6 We exclude Nebraska, who holds non-partisan legislative elections and the two 2003 and 2021 California recall elections, which have no primary, and have loose ballot qualification rules.

7 Exceptions are California, which held recall elections in 2003 and 2021, Oregon which held a special election in 2016 to fill an unexpired term, and Rhode Island who elected governors to two years prior to 1994.

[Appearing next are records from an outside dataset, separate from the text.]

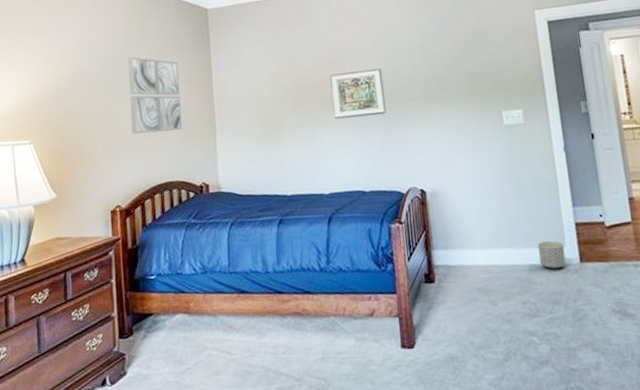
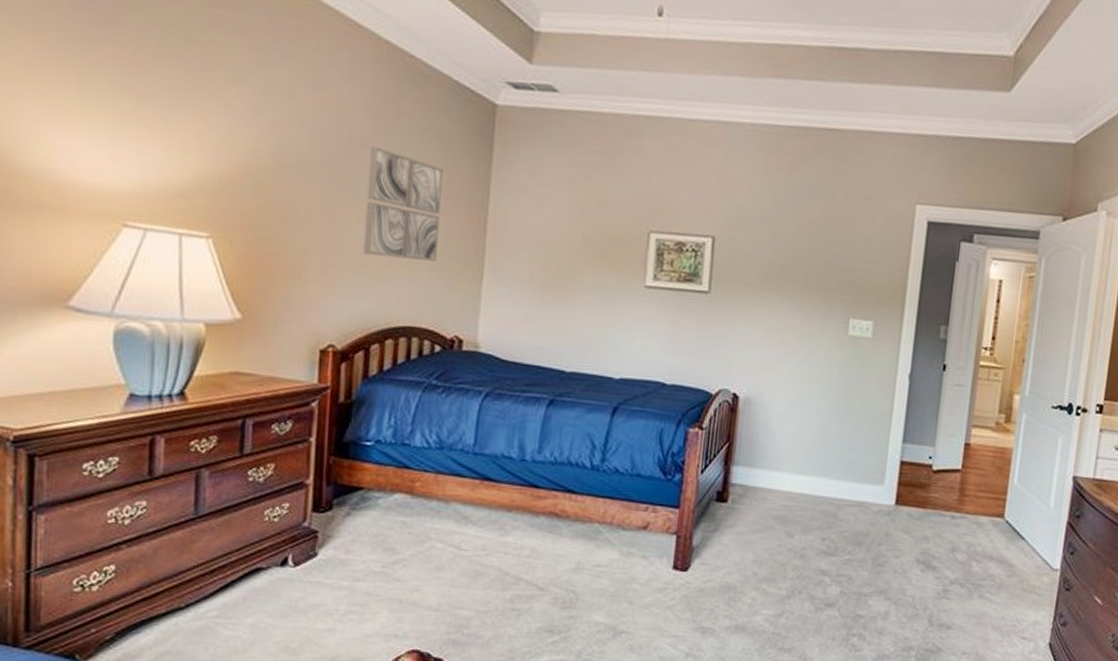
planter: present [537,240,566,269] -> none [851,475,882,508]

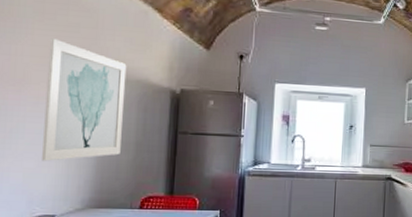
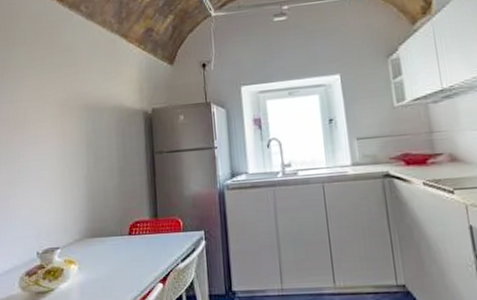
wall art: present [42,38,127,161] -> none [41,81,107,196]

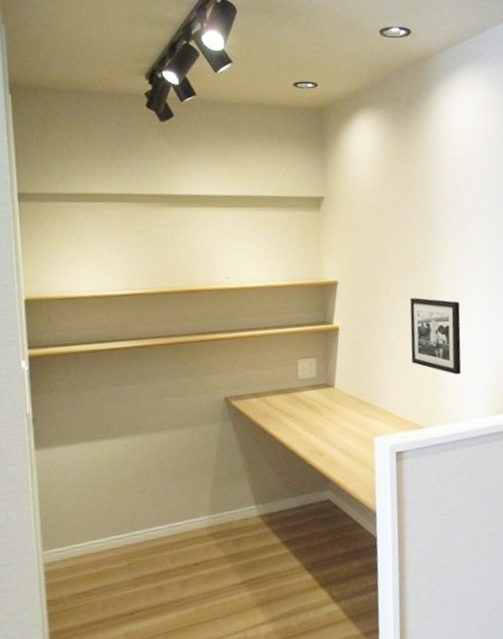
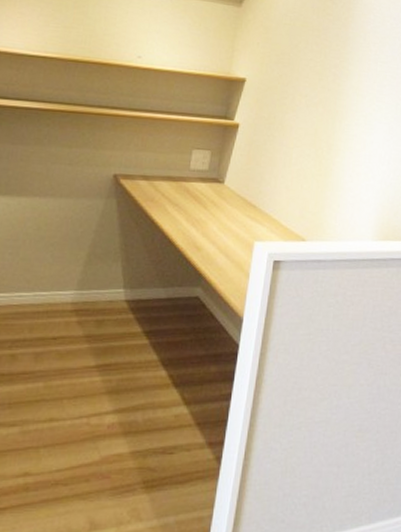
picture frame: present [409,297,462,375] -> none [305,108,364,193]

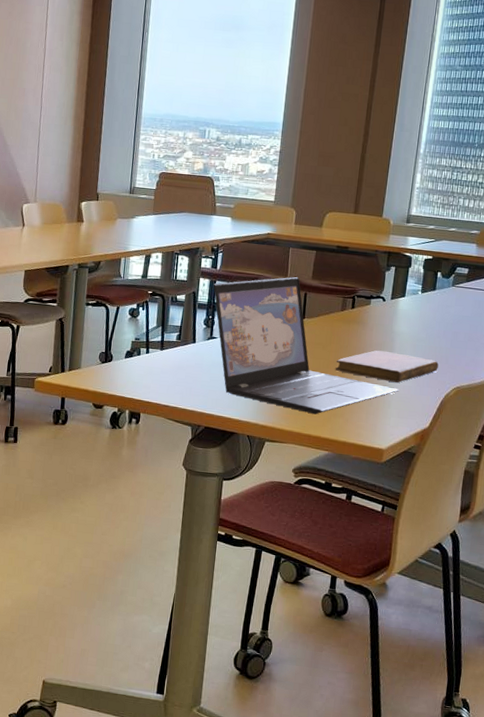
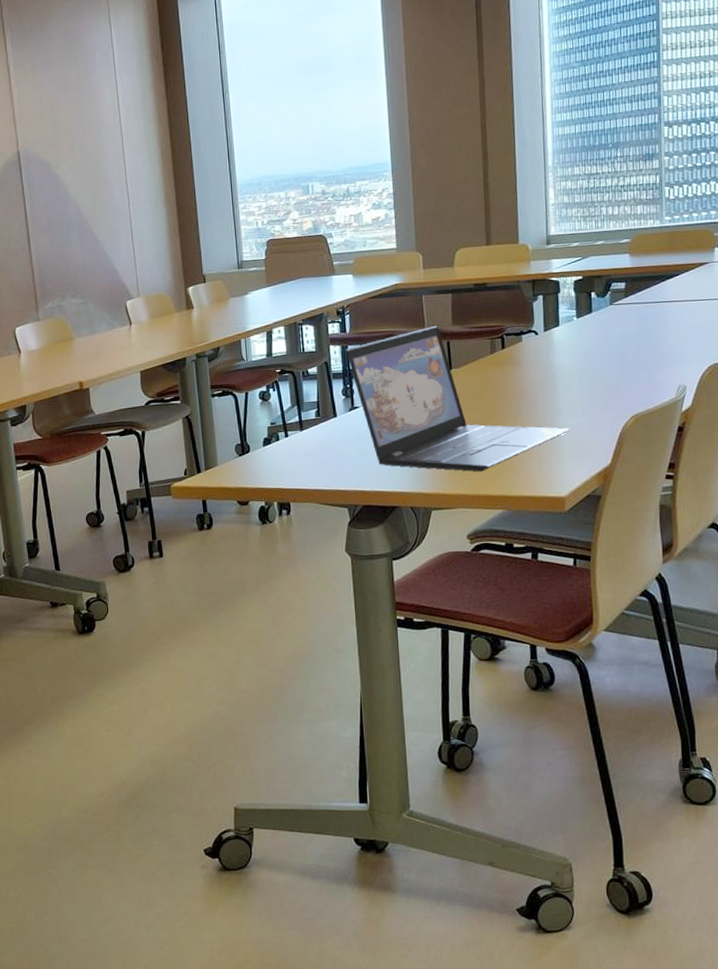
notebook: present [335,350,439,383] -> none [494,388,610,422]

8 One question a reader might have is why we have not looked at race and ethnicity. No data on the race and ethnicity of gubernatorial candidates exists to our knowledge. We have gathered this data for candidates in elections going back to 2018. We hope to expand this back over time as available and use it in future analyses. One current governor, Michelle Lujan Grisham (D-NM) is Hispanic. There were a record black women nominees in governor’s races in 2022. According to the Center for American Women and Politics, there were at least five Asian American/Pacific Islander women running in major parties in 2022. At least 12 Black women and six Hispanic women ran for governor in 2022. Each of these was a record (CAWP Citation2022).

9 We used Jensen and Beyle’s Gubernatorial Campaign Expenditure Database (https://jmj313.web.lehigh.edu/node/9) and Windett’s data which was generously shared by the author.

10 The analysis was run in R using the glm.nb command in the MASS package (Venables and Ripley Citation2002). Testing found our data were not within the bounds of the Poisson distribution, so the more general negative binomial regression model was used. Random effects for both years and states were examined. Testing found the years only model was most efficient and eliminating states had no substantive impact on the model.

11 Important to note is that while lower gubernatorial salaries, in part, makes it more likely that women will run for governor, we are not arguing for a lowering of gubernatorial salaries. Further, as Bernhard and de Benedictis-Kessner (Citation2021) find in their research, women with primary breadwinning responsibility are less likely to choose to run, thus elected offices with lower salaries may ultimately lead to only certain types of women choosing to run, a decidedly negative outcome.

12 For an overview of the research on the impact of women in politics worldwide see Henderson and Jeydel (Citation2013).